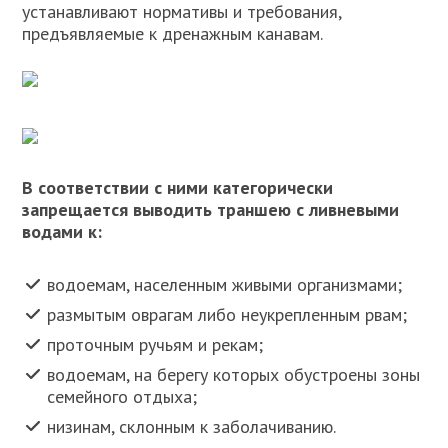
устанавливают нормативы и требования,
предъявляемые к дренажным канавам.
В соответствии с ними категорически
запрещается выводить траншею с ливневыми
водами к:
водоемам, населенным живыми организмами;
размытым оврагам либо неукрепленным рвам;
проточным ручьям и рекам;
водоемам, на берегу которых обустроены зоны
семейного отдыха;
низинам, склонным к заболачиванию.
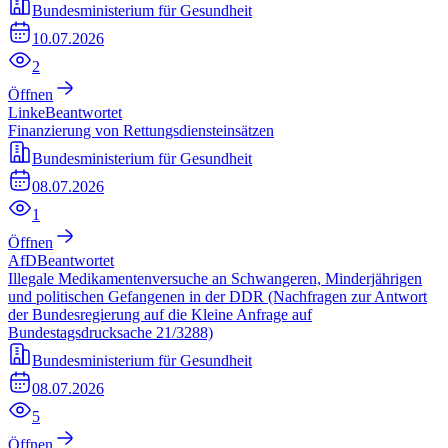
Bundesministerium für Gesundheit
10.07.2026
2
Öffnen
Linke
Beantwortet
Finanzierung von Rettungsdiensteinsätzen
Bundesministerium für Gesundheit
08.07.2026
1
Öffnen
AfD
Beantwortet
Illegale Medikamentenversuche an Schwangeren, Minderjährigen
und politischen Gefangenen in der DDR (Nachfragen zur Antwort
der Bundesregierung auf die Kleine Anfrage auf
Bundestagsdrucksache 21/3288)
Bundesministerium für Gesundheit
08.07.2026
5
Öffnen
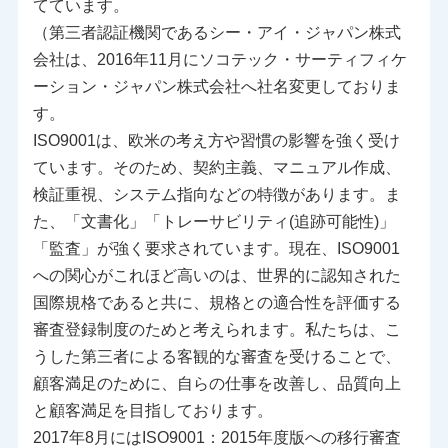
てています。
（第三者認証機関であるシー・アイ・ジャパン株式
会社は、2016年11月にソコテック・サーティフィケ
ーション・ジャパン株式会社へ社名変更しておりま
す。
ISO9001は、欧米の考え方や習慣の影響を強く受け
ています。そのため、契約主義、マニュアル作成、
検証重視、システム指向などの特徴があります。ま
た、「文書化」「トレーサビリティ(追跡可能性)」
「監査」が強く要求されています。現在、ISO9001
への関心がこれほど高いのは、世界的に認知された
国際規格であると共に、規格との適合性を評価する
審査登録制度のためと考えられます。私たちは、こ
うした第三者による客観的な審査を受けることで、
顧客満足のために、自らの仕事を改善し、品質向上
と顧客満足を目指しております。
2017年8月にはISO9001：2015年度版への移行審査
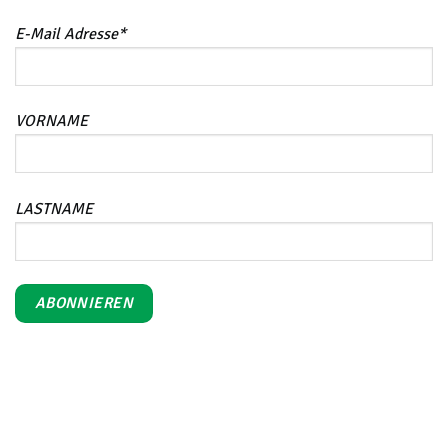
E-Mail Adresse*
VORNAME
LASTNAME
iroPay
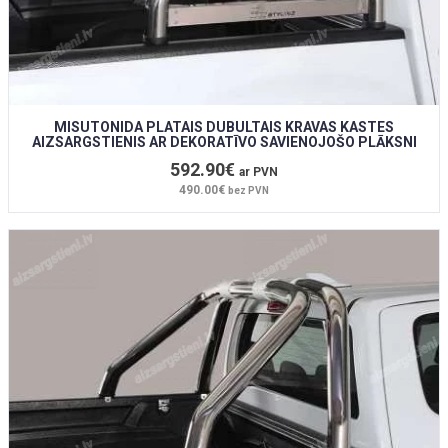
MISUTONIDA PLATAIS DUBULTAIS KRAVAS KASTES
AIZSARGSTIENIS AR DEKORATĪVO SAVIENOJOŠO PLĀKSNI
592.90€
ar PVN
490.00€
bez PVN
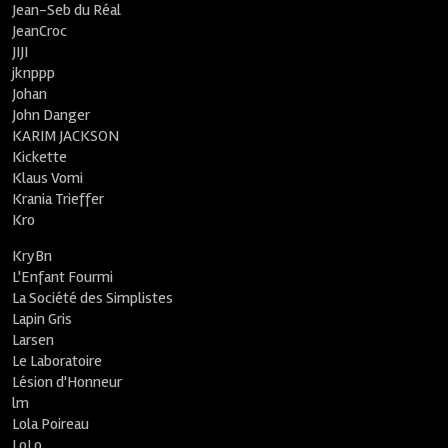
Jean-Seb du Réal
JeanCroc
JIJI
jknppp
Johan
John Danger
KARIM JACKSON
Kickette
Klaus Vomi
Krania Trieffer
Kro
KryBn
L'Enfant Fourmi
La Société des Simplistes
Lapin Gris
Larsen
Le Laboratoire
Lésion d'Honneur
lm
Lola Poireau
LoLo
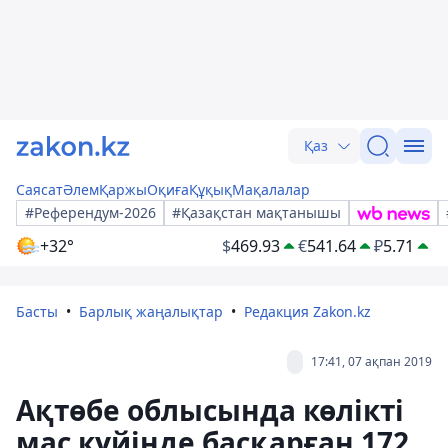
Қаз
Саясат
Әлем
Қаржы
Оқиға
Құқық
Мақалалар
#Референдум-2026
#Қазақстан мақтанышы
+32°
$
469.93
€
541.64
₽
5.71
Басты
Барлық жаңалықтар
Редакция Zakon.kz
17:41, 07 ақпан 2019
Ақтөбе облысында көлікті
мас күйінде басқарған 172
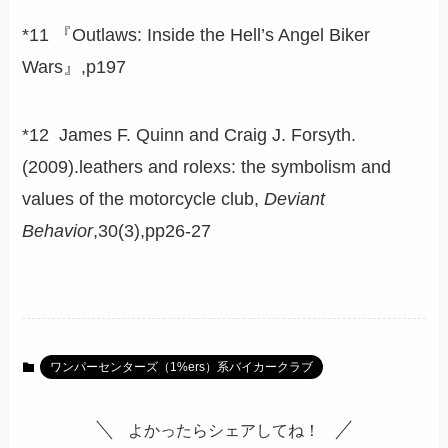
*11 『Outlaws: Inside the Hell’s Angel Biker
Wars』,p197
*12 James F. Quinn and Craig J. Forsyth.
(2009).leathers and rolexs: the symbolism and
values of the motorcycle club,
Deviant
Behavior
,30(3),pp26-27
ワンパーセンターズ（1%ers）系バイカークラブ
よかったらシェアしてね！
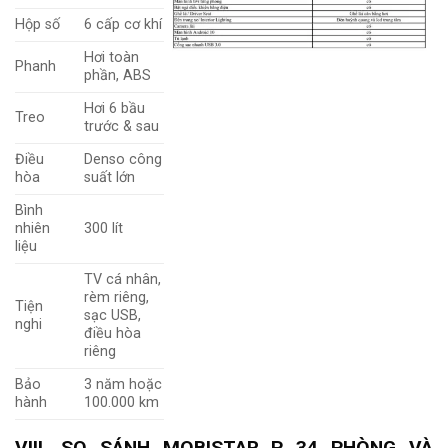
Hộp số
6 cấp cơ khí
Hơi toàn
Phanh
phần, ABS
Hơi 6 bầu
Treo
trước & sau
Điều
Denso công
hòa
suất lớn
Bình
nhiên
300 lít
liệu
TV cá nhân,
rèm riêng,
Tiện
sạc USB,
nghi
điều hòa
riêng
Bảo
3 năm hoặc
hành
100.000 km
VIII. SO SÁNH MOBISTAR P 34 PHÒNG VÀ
++++++++++++++++++++
# Exercise instructions
Display each line of the records in which the word "водоемам" occurs.

# Answer to this problem
водоемам, населенным живыми организмами;
водоемам, на берегу которых обустроены зоны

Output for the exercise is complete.